על שכל אדם ישר הוא בן חורין י״אEvery Good Man is Free 11

א׳
1XI.  [71] Having then in us such potentialities, should we not blush to denounce the human race as lacking in wisdom, wisdom which the bellows could kindle into a blaze like the spark which smoulders in the firewood? And yet these things for which we should strive eagerly, things so closely akin to ourselves, so truly our own, we treat with great slackness and constant indifference and thus destroy the germs of excellence, while those things in which deficiency were a merit we desire with an insatiable yearning. 
ב׳
2[72] Consequently land and sea are full of the rich, the distinguished and the men of pleasure, but of the wise and just and virtuous, the number is small.

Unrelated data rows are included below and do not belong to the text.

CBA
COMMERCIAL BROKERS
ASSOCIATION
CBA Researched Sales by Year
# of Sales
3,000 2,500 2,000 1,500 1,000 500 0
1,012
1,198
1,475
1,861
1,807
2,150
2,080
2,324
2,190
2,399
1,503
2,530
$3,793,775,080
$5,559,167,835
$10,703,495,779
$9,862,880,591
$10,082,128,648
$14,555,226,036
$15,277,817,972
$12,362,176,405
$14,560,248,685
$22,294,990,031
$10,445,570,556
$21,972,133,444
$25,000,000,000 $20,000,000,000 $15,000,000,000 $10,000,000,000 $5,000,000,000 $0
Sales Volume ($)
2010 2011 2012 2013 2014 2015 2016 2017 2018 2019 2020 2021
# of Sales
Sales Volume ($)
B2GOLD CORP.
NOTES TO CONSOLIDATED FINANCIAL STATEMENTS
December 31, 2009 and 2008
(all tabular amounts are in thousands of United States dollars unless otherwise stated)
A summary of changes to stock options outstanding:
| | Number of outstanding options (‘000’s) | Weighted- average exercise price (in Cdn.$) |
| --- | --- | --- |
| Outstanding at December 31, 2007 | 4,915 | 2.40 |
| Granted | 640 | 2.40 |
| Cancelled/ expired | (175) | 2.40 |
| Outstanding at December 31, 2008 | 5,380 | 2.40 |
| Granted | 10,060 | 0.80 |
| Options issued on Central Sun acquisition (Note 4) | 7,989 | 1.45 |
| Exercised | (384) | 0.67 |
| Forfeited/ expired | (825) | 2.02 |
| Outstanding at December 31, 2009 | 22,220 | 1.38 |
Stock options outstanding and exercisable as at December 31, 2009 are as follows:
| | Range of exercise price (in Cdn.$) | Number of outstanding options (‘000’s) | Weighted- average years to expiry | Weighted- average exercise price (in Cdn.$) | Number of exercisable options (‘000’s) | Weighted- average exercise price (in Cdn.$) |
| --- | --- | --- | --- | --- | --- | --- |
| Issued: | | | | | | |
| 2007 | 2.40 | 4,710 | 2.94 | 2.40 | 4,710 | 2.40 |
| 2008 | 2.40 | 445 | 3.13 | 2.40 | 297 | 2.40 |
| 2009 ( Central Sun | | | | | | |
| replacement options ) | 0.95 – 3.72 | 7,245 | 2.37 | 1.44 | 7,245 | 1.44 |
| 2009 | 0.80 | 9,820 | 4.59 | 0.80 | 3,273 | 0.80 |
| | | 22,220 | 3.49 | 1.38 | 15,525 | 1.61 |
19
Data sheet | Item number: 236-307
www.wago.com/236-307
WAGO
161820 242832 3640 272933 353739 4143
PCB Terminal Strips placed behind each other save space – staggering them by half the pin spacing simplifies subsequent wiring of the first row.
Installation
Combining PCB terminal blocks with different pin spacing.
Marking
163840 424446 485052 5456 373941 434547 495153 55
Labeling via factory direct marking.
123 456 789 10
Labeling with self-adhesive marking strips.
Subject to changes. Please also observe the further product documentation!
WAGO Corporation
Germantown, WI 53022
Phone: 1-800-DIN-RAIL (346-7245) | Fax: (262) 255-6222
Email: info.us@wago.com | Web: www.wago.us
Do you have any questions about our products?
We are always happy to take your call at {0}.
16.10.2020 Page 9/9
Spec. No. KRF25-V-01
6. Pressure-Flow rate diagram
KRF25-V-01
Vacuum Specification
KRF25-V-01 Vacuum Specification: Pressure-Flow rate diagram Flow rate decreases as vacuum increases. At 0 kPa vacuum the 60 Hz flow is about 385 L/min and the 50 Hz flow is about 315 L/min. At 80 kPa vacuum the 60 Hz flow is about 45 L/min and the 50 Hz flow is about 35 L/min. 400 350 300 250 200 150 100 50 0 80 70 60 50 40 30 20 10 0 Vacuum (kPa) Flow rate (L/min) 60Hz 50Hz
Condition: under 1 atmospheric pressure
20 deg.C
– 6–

But this small body though scanty is not absolutely non-existent. 
ג׳
3[73] For this we have the testimony, both of Greece and the world outside Greece. In Greece there flourished the sages known also by the appropriate name of the Seven, and we might expect that both before them and after them, others had their day, though the memory of the more ancient has vanished in the lapse of many years, and is dimmed in the case of those whose lives are still recent through the widespread neglect of their contemporaries.
ד׳
4[74] In the outside world where are those who spread the message by words and deeds, we find large associations of men of the highest excellence. Among the Persians there is the order of the Magi, who silently make research into the facts of nature to gain knowledge of the truth and through visions clearer than speech, give and receive the revelations of divine excellency. In India, too, there is the order of the Gymnosophists, who study ethical as well as physical philosophy and make the whole of their lives an exhibition of virtue.